Video documentation
Documentation images
Catalogue Text
Invisible Layers (2015) takes as its starting point the mismatch between experience of the infrastructural landscape and the way this landscape is imaged. The piece uses terrain data from the United States Geographical Service and map data from the crowd-sourced Open Street Map to compile intricate, layered views of the locations of the head offices of major smartphone manufacturers.
Maps are most commonly viewed on digital devices – SatNavs or smartphones – and smartphones in particular offer the opportunity to browse, never alighting upon an image long enough that it can be properly absorbed or fully assimilated.
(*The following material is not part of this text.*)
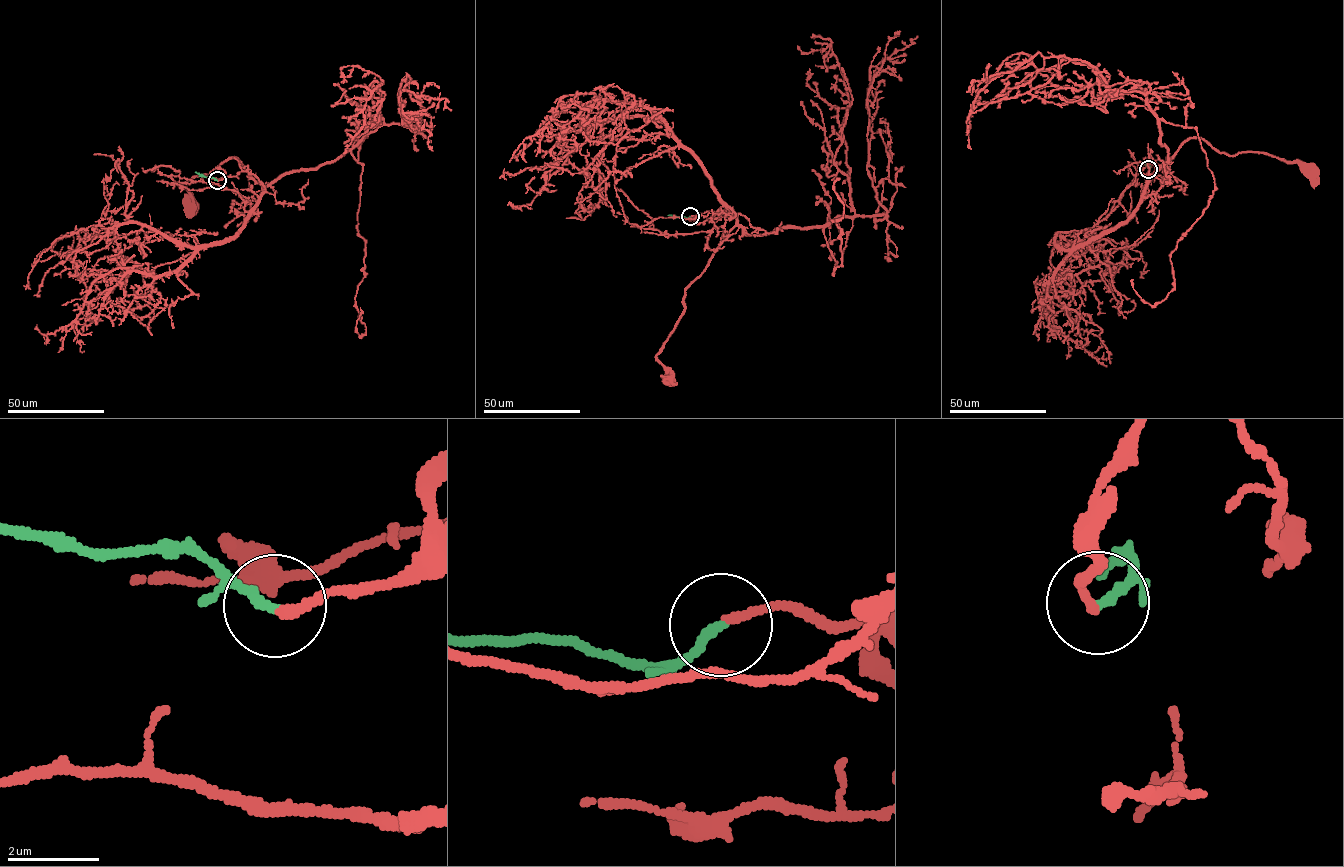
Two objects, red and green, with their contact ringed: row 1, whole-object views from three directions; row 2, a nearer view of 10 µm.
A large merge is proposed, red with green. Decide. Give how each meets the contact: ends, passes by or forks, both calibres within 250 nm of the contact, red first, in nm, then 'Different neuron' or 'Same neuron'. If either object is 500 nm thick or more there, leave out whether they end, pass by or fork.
At the ring red ends. At the ring green ends. Thickness 190 nm (red) against 220 nm. Same neuron

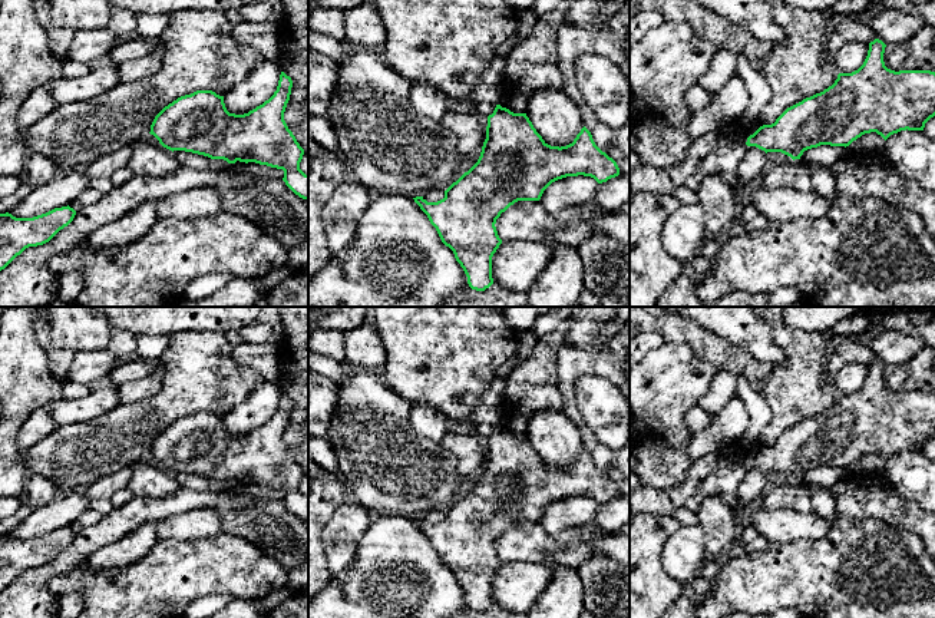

The reductive and diagrammatic visual language of infrastructural mapping is designed to be purely functional, and has a very clear aesthetic. This piece places this visually complex overview in the context of relentlessly inattentive consumption and disposal of digitally mediated images.
Production Process
The animated hand was developed by tracing hand movements from video in After Effects.
The ‘pinch-to-zoom’ gesture became the focus of the piece in its early stages. Initial tests with map imagery proved unsatisfactory.
Map data was gathered from USGS sources and converted to vector formats with QGIS.
A second shoot was staged to arrive at a more satisfactory angle for the hands.
The possibility of projecting the map imagery on top of a screen showing the hand imagery was tested in the studio.
Site visit
It became clear after the site visit that the venue was too bright for projections to work in the way intended. The piece was re-rendered to merge hand and map imagery.